Gene Tierney interprète donc Lucy Muir, une veuve qui n'a jamais vraiment été touché par la flèche de Cupidon et qui avouera que son mariage ne lui a pas donné satisfaction, la réalité ayant pris le pas sur les romans d'amour qu'elle lisait. Sa rencontre avec un fantôme bougon, à l'ego surdimensionné mais au cœur tendre, va venir chambouler sa vie et refaire naître la flamme dans tout son être. Une romance vouée à l'échec bien sûr puisqu'on ne peut pas avoir une relation avec un fantôme. Une situation compliquée pour Lucy Muir, qui finira par succomber au charme d'un écrivain pour enfant, interprété par un George Sanders un peu fade il faut bien le reconnaître. Une nouvelle liaison qui mettra fin à l'existence du capitaine Gregg lors d'une scène absolument magnifique dans laquelle Rex Harrison, contemplant Gene Tierney endormie, s'avoue vaincu face à ce nouveau prétendant fait de chair et de sang et offre à sa dulcinée la possibilité de vivre pleinement sa nouvelle vie en lui faisant croire que tout ce qui s'est passé entre eux n'était qu'un rêve.

Une séquence (parmi tant d'autre) qui confine au sublime, élevant le romantisme dans une dimension de pureté insoupçonnée. Si L'Aventure de Mme Muir est transfigurée par ses deux interprètes, elle l'est aussi par la photographie éblouissante et par la mise en scène de Mankiewicz qui fait des merveilles. La première journée dans la maison du capitaine Gregg permet au réalisateur de s'amuser avec les codes du cinéma d'épouvante et de créer une ambiance gothique que n'aurait pas renié les futurs classiques du genre. Eclairage à la bougie, orage violant, éclair faisant apparaître des ombres et présence invisible vont venir effrayer la pauvre Gene Tierney, qui, bien qu'apeurée, se montrera forte et ne se laissera pas intimider par le capitaine Gregg. Les premiers dialogues entre les deux personnages sont savoureux et laissent présager quelques confrontations épiques, chacun ayant un caractère bien trempé.
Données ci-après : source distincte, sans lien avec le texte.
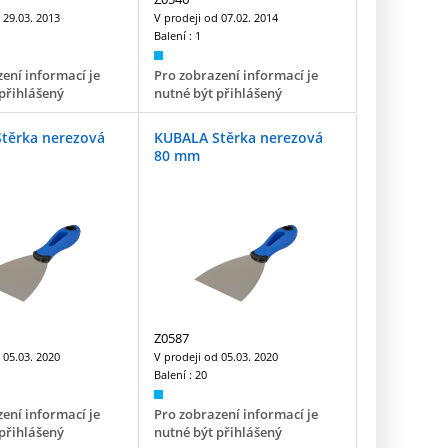
d
29.03. 2013
V prodeji od
07.02. 2014
Balení :
1
ení informací je
Pro zobrazení informací je
přihlášený
nutné být přihlášený
těrka nerezová
KUBALA Stěrka nerezová
80 mm
Z0587
d
05.03. 2020
V prodeji od
05.03. 2020
Balení :
20
ení informací je
Pro zobrazení informací je
přihlášený
nutné být přihlášený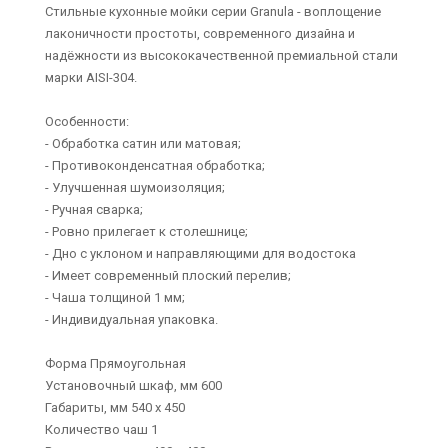
Стильные кухонные мойки серии Granula - воплощение
лаконичности простоты, современного дизайна и
надёжности из высококачественной премиальной стали
марки AISI-304.
Особенности:
- Обработка сатин или матовая;
- Противоконденсатная обработка;
- Улучшенная шумоизоляция;
- Ручная сварка;
- Ровно прилегает к столешнице;
- Дно с уклоном и направляющими для водостока
- Имеет современный плоский перелив;
- Чаша толщиной 1 мм;
- Индивидуальная упаковка.
Форма Прямоугольная
Установочный шкаф, мм 600
Габариты, мм 540 x 450
Количество чаш 1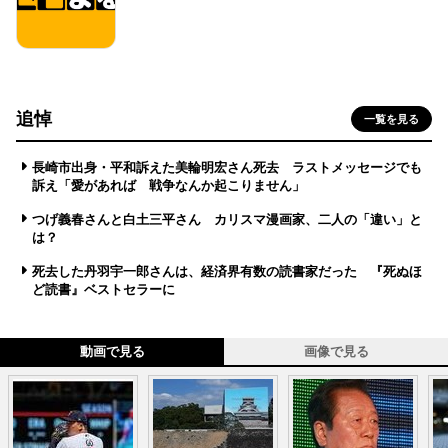
追悼
一覧を見る
長崎市出身・平和訴えた美輪明宏さん死去 ラストメッセージでも
訴え「愛があれば 戦争なんか起こりません」
つげ義春さんと白土三平さん カリスマ漫画家、二人の「違い」と
は？
死去した丹羽宇一郎さんは、経済界有数の読書家だった 『死ぬほ
ど読書』ベストセラーに
動画で見る
画像で見る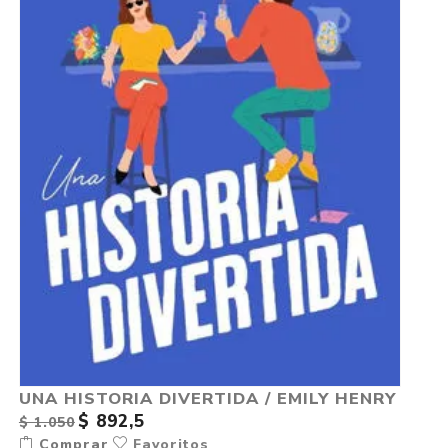
UNA HISTORIA DIVERTIDA / EMILY HENRY
$ 892,5
$ 1.050
Comprar
Favoritos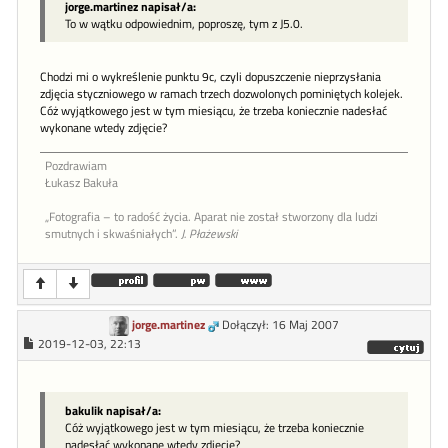
jorge.martinez napisał/a:
To w wątku odpowiednim, poproszę, tym z J5.0.
Chodzi mi o wykreślenie punktu 9c, czyli dopuszczenie nieprzysłania
zdjęcia styczniowego w ramach trzech dozwolonych pominiętych kolejek.
Cóż wyjątkowego jest w tym miesiącu, że trzeba koniecznie nadesłać
wykonane wtedy zdjęcie?
Pozdrawiam
Łukasz Bakuła
„Fotografia – to radość życia. Aparat nie został stworzony dla ludzi
smutnych i skwaśniałych”.
J. Płażewski
jorge.martinez
Dołączył: 16 Maj 2007
2019-12-03, 22:13
bakulik napisał/a:
Cóż wyjątkowego jest w tym miesiącu, że trzeba koniecznie
nadesłać wykonane wtedy zdjęcie?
Le film devient donc ensuite une comédie romantique au charme certain, n'ennuyant jamais, et surtout, ne sombrant jamais la mièvrerie qui aurait pu rendre ridicule cette love-story irréelle. L'aspect dramatique interviendra vers la fin du métrage et on se prend d'une réelle empathie pour Mme Muir, être solitaire qui vieillie sans avoir trouvé l'amour. L'ultime séquence viendra alors nous rendre le sourire et c'est bien la seule fin envisageable qu'on puisse accepter, concluant de manière parfaite ce poème romantique qui nous a bercé durant 104 minutes, accompagné par une partition musicale due à Bernard Hermann en parfaite adéquation avec les images qu'elle illustre. Lyrique, mélancolique, inspiré, passionné, L'Aventure de Mme Muir est assurément l'un des plus beaux films que le cinéma nous a offert. Une série télévisée a vu le jour en 1968, avec Hope Lange et Edward Mulhare dans les rôles principaux.